#### REQUIRED WORK:
Transcribe exactly the line containing "начало луча обозначено буквой O" and the remaining lines of the listing below, through the very last.
##############################
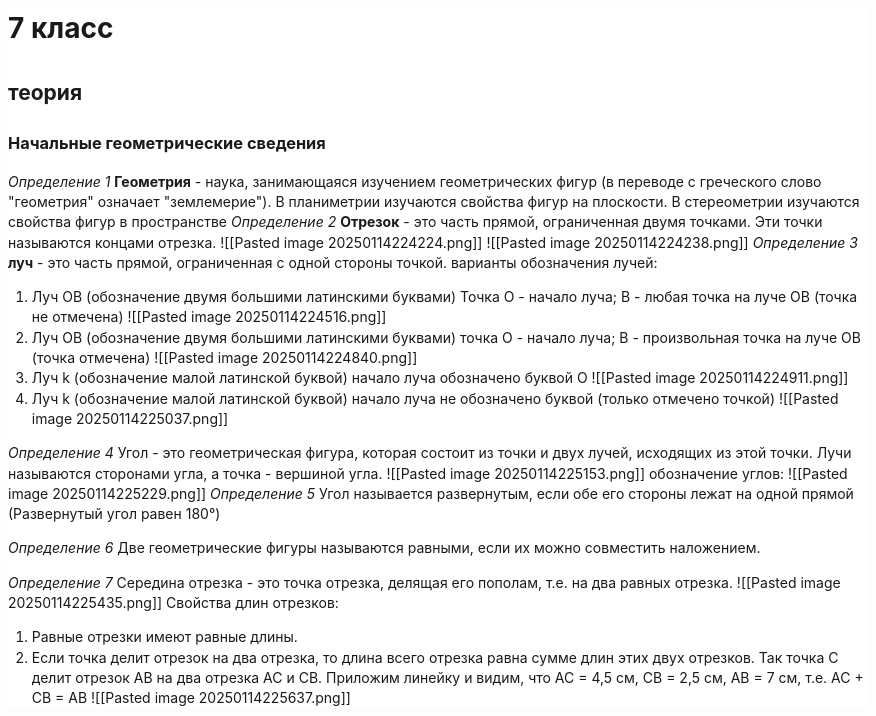 # 7 класс
## теория
### Начальные геометрические сведения
*Определение 1* **Геометрия** - наука, занимающаяся изучением геометрических фигур (в переводе с греческого слово "геометрия" означает "землемерие").
В планиметрии изучаются свойства фигур на плоскости. В стереометрии изучаются свойства фигур в пространстве
*Определение 2* **Отрезок** - это часть прямой, ограниченная двумя точками. Эти точки называются концами отрезка.
![[Pasted image 20250114224224.png]]
![[Pasted image 20250114224238.png]]
*Определение 3* **луч** - это часть прямой, ограниченная с одной стороны точкой.
варианты обозначения лучей:
1) Луч OB (обозначение двумя большими латинскими буквами) 
Точка O - начало луча; B - любая точка на луче OB (точка не отмечена)
![[Pasted image 20250114224516.png]]
2) Луч OB (обозначение двумя большими латинскими буквами) 
точка O - начало луча; B - произвольная точка на луче OB (точка отмечена)
![[Pasted image 20250114224840.png]]
4) Луч k (обозначение малой латинской буквой)
начало луча обозначено буквой O
![[Pasted image 20250114224911.png]]
5) Луч k (обозначение малой латинской буквой)
начало луча не обозначено буквой (только отмечено точкой)
![[Pasted image 20250114225037.png]]

*Определение 4* Угол - это геометрическая фигура, которая состоит из точки и двух лучей, исходящих из этой точки. Лучи называются сторонами угла, а точка - вершиной угла.
![[Pasted image 20250114225153.png]]
обозначение углов:
![[Pasted image 20250114225229.png]]
*Определение 5* Угол называется развернутым, если обе его стороны лежат на одной прямой (Развернутый угол равен 180°)

*Определение 6* Две геометрические фигуры называются равными, если их можно совместить наложением.

*Определение 7* Середина отрезка - это точка отрезка, делящая его пополам, т.е. на два равных отрезка.
![[Pasted image 20250114225435.png]]
Свойства длин отрезков: 
1. Равные отрезки имеют равные длины.
2. Если точка делит отрезок на два отрезка, то длина всего отрезка равна сумме длин этих двух отрезков. Так точка C делит отрезок AB на два отрезка AC и CB. 
Приложим линейку и видим, что АС = 4,5 см, СВ = 2,5 см, АВ = 7 см, т.е. АС + СВ = АВ
 ![[Pasted image 20250114225637.png]]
##############################
#### OUTPUT BELOW:
начало луча обозначено буквой O
![[Pasted image 20250114224911.png]]
5) Луч k (обозначение малой латинской буквой)
начало луча не обозначено буквой (только отмечено точкой)
![[Pasted image 20250114225037.png]]

*Определение 4* Угол - это геометрическая фигура, которая состоит из точки и двух лучей, исходящих из этой точки. Лучи называются сторонами угла, а точка - вершиной угла.
![[Pasted image 20250114225153.png]]
обозначение углов:
![[Pasted image 20250114225229.png]]
*Определение 5* Угол называется развернутым, если обе его стороны лежат на одной прямой (Развернутый угол равен 180°)

*Определение 6* Две геометрические фигуры называются равными, если их можно совместить наложением.

*Определение 7* Середина отрезка - это точка отрезка, делящая его пополам, т.е. на два равных отрезка.
![[Pasted image 20250114225435.png]]
Свойства длин отрезков: 
1. Равные отрезки имеют равные длины.
2. Если точка делит отрезок на два отрезка, то длина всего отрезка равна сумме длин этих двух отрезков. Так точка C делит отрезок AB на два отрезка AC и CB. 
Приложим линейку и видим, что АС = 4,5 см, СВ = 2,5 см, АВ = 7 см, т.е. АС + СВ = АВ
 ![[Pasted image 20250114225637.png]]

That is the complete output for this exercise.